EXCERPT TO READ:
Each louver 10 has a front side edge 11, the side facing the room, and a back side edge 12, the side facing the window. The louvers of FIG. 1 are shown rotated to their open position. In the closed position, the louvers partially overlap one another to prevent light from passing therebetween. Viewed outwardly from the room, the louvers 10 rotated to the closed position expose only their front side edges 11; the back side edges 12 are covered by the overlapping of each's adjacent louver. For added strength and aesthetics, a longitudinal edging bead 11a, 12a and a bottom edging bead 13a are constructed adjacent or into the front side edge 11, the back side edge 12 and the bottom edge 13, respectively. A sectional of the construction of the louver 10 and the longitudinal edging bead 12a for the back edge 12 is shown in FIG. 1A. The bead, in fact, becomes the side or the bottom edge.
Clips 20 are individually attached to the louvers 10 to prevent the louvers from tangling or improperly overlapping when they are moved laterally or are rotated or when they are blown by the wind or inadvertently bumped by a person or object. A single clip 20 is releasably connected to a portion of the louver adjacent the back side edge 12 above the bottom edge 13. In particular, each clip 20 communicates with and clamps a portion of the louver adjacent the back side edge 12 and substantially encase a portion of the longitudinal edging bead 12a. Each clip 20 is further connected to a cord 100.
Turning to FIGS. 2 and 3, each clip 20 is constructed so as to have two parts, namely, a gripping portion 30 for engaging and gripping the section of the louver adjacent the back longitudinal edge 12 of the louver 10 and an integral head portion 40 for clamping the connecting cord 100 therein. The gripping portion 30 is generally U-shaped, having a base 31 and two outwardly-extending members 32 that form a channel 33 therebetween for cooperating with the edging bead 12a and for frictionally engaging and gripping the portion of the louver 10 adjacent the bead 12a that are received therebetween. The channel 33 formed between the two extending members 32, that generally follow the contour of the edging bead 12a and the portion of the louver 10 adjacent the edging bead being gripped, comprises two sections, the louver channel 34 and the bead channel 35.
The clip 20 is either snapped or slid into place on the louver 10. Once in position, the channels 33, 34, 35 between the closely contoured extending members 32 of the clip 20 substantially prevent the clip from inadvertently moving or sliding in a direction transverse to the louver 10. To prevent the clip 20 from inadvertently moving or sliding along the edge 12 of the louver 10 or in a direction longitudinal to the vertical louver, an off-set is constructed into the louver channel 34 formed between the extending members 32. Specifically, the inwardly facing surfaces of the extending members 32, being the surface closest to the other member 32 and the louver channel 34, have complimentary extensions 32a. Shown in FIG. 4, one extension 32a begins at the top of the extending member 32 and continues to about the middle of the member 32 and the other extending member's 32 extension 32a begins at about the middle and continues to the bottom of the member 32. Consequently, sharp edges 32b are formed into the extending members 32.

DATA EXCERPTS:
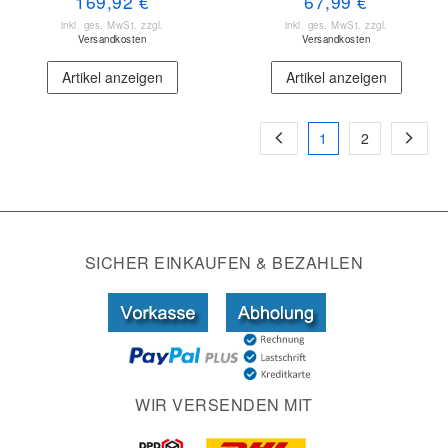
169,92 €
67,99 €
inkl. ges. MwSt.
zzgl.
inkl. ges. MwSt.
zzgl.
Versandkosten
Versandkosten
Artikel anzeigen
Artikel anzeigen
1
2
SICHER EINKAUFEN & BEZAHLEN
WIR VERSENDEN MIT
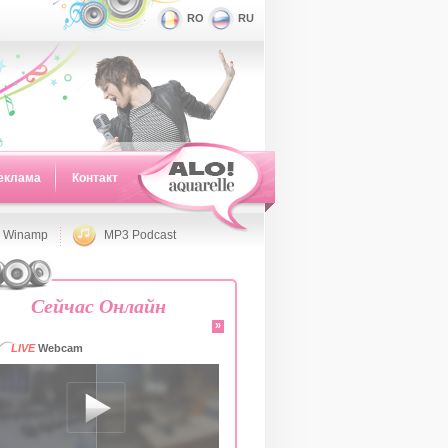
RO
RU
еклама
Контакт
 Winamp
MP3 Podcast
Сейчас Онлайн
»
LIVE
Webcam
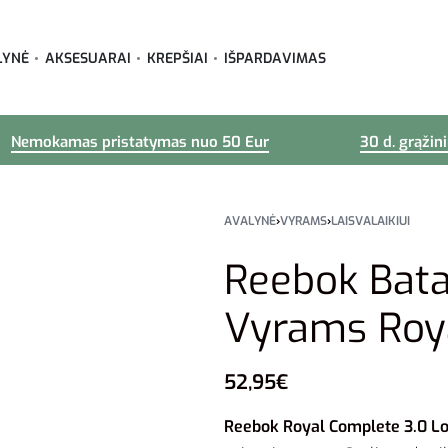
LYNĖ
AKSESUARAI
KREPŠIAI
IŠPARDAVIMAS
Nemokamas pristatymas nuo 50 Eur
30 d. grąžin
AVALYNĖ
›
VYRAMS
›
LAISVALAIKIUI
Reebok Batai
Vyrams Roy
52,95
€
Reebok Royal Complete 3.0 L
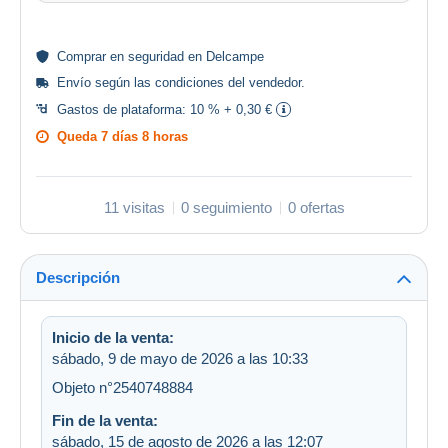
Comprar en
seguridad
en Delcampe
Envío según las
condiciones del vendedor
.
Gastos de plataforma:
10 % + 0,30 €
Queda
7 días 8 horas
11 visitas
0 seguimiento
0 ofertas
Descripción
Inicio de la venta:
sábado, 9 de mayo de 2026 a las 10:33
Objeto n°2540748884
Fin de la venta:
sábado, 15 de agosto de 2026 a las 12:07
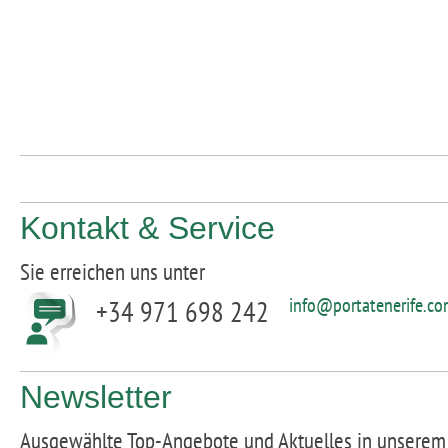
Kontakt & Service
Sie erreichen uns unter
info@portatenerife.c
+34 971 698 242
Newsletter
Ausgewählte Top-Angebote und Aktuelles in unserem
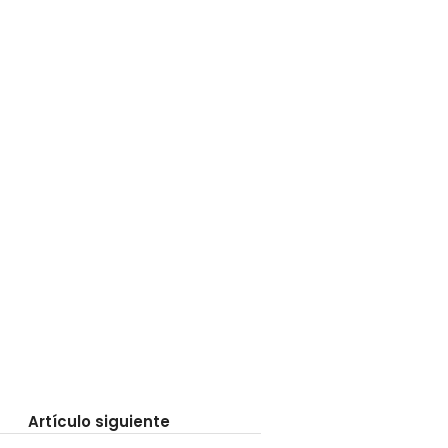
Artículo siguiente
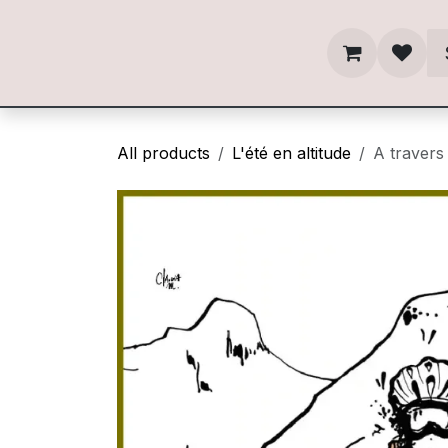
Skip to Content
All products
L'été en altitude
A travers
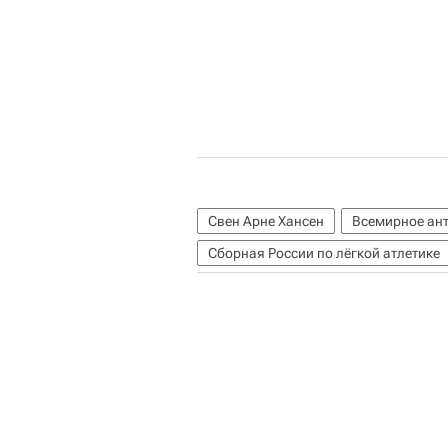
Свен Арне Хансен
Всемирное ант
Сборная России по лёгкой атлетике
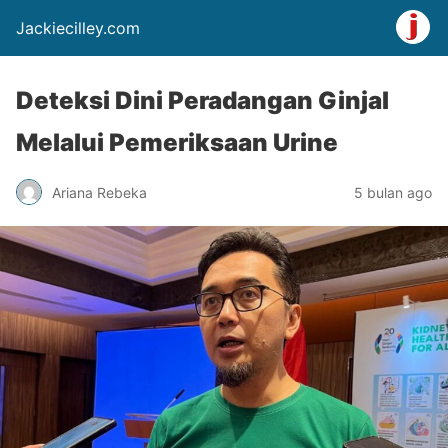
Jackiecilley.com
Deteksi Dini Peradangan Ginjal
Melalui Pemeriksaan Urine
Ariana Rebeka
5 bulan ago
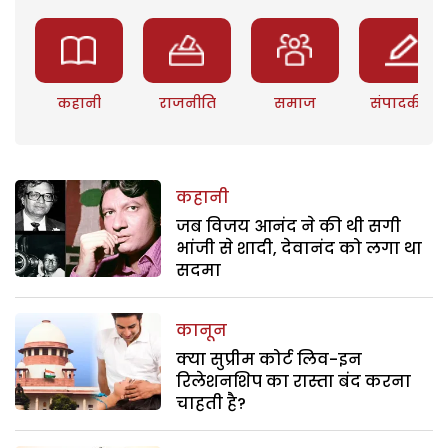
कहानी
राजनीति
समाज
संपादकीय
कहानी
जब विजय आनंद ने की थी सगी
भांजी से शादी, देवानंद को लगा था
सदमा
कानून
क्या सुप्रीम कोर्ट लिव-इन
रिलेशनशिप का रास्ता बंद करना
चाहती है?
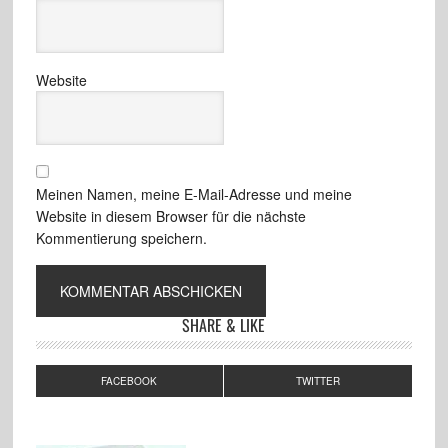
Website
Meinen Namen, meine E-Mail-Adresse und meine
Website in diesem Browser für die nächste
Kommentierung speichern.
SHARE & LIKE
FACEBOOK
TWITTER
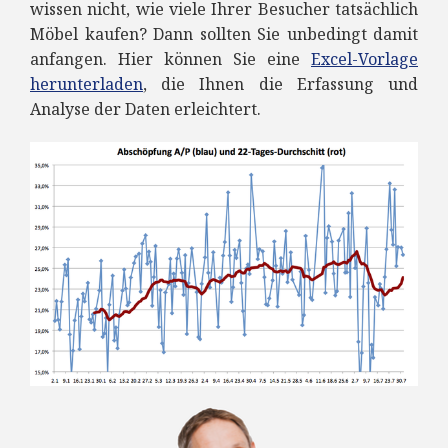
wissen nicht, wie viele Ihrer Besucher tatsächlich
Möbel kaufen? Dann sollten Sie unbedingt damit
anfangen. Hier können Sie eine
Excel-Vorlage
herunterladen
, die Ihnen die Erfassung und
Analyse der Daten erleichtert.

* * *

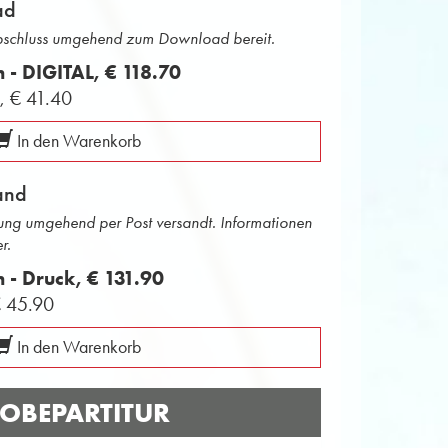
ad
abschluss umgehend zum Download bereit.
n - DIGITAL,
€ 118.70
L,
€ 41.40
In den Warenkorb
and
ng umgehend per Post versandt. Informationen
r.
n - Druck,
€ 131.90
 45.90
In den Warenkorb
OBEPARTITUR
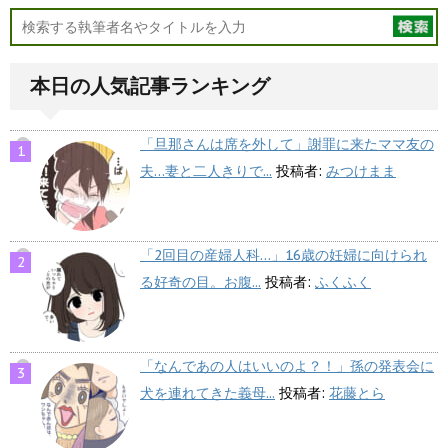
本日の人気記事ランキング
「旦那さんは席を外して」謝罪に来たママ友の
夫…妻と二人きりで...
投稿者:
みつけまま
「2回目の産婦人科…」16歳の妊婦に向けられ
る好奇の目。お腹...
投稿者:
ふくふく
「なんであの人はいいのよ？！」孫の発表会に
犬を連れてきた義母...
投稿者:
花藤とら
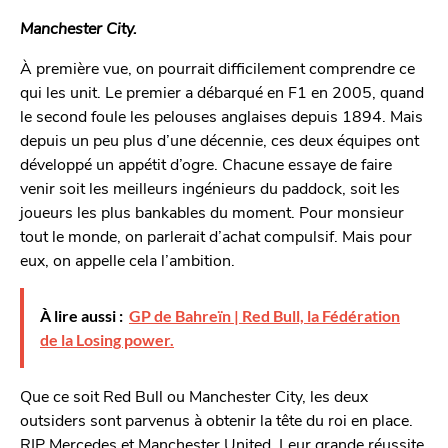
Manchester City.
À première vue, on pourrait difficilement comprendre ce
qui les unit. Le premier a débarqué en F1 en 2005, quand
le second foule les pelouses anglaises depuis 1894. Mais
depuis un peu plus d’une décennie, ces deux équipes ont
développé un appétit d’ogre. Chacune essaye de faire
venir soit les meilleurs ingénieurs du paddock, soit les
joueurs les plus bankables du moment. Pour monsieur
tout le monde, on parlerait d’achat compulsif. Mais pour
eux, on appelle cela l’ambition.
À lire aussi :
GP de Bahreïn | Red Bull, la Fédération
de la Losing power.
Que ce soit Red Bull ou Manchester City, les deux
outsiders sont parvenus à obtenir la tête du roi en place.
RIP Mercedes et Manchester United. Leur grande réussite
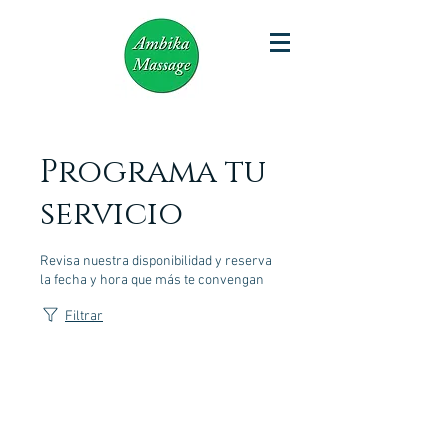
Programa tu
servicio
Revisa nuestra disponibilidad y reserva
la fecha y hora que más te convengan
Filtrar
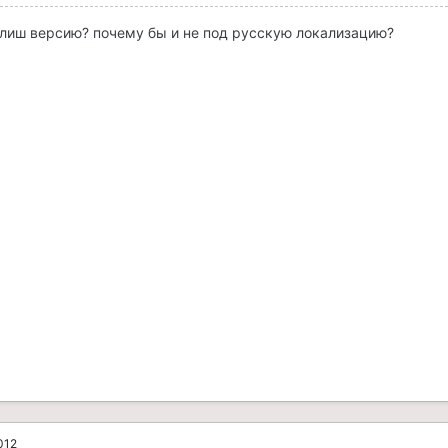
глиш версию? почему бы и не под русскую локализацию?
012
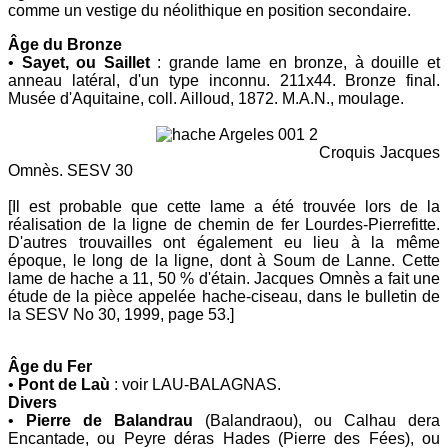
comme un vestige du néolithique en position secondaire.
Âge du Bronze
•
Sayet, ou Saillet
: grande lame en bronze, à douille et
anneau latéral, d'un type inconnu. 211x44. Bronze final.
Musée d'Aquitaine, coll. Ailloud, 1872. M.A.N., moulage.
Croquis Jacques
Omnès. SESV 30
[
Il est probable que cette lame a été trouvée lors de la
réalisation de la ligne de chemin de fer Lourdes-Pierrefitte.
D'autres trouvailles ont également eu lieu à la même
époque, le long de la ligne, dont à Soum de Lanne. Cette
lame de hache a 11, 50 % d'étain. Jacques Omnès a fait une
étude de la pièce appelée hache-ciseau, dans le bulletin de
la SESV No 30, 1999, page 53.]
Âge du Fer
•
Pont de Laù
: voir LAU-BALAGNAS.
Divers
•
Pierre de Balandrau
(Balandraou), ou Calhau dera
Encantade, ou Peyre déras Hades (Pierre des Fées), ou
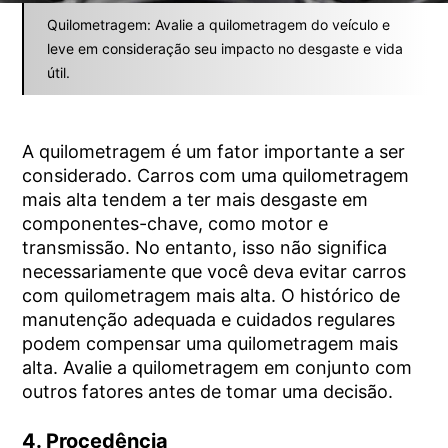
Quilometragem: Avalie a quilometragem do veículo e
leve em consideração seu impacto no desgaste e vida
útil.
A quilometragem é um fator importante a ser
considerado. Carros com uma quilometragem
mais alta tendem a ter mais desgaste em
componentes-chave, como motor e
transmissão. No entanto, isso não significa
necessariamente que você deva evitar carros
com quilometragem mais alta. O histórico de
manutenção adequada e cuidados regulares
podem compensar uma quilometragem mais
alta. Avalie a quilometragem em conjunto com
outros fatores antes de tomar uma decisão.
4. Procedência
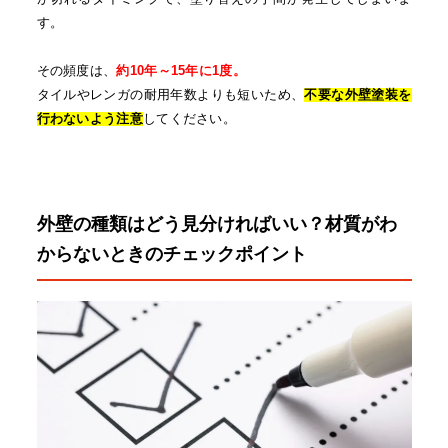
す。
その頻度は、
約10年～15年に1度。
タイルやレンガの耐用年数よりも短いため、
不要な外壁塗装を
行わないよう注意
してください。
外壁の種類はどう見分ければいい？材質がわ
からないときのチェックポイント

EXPLORE THE MATERIAL:
1. Reproduce the part of the louver passage that opens with the words containing "Turning to FIGS." and closes with "bead channel 35.".
2. List every figure that the louver passage refers to, counting each figure number separately.
The lines have nothing to do with the louver passage.

RESPONSES TO THE EXERCISE:
1.
Turning to FIGS. 2 and 3, each clip 20 is constructed so as to have two parts, namely, a gripping portion 30 for engaging and gripping the section of the louver adjacent the back longitudinal edge 12 of the louver 10 and an integral head portion 40 for clamping the connecting cord 100 therein. The gripping portion 30 is generally U-shaped, having a base 31 and two outwardly-extending members 32 that form a channel 33 therebetween for cooperating with the edging bead 12a and for frictionally engaging and gripping the portion of the louver 10 adjacent the bead 12a that are received therebetween. The channel 33 formed between the two extending members 32, that generally follow the contour of the edging bead 12a and the portion of the louver 10 adjacent the edging bead being gripped, comprises two sections, the louver channel 34 and the bead channel 35.

2. FIG. 1, FIG. 1A, FIG. 2, FIG. 3, FIG. 4